TRY IT:
Without the pictures, restate all of the data below word for word.

START EXERCISE INPUT

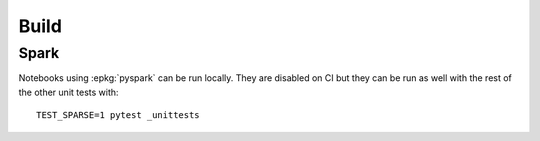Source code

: 
=====
Build
=====

Spark
=====

Notebooks using :epkg:`pyspark` can be run locally.
They are disabled on CI but they can be run as well with the
rest of the other unit tests with::

    TEST_SPARSE=1 pytest _unittests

END EXERCISE INPUT

THE ANSWER:
Source code

: 
=====
Build
=====

Spark
=====

Notebooks using :epkg:`pyspark` can be run locally.
They are disabled on CI but they can be run as well with the
rest of the other unit tests with::

    TEST_SPARSE=1 pytest _unittests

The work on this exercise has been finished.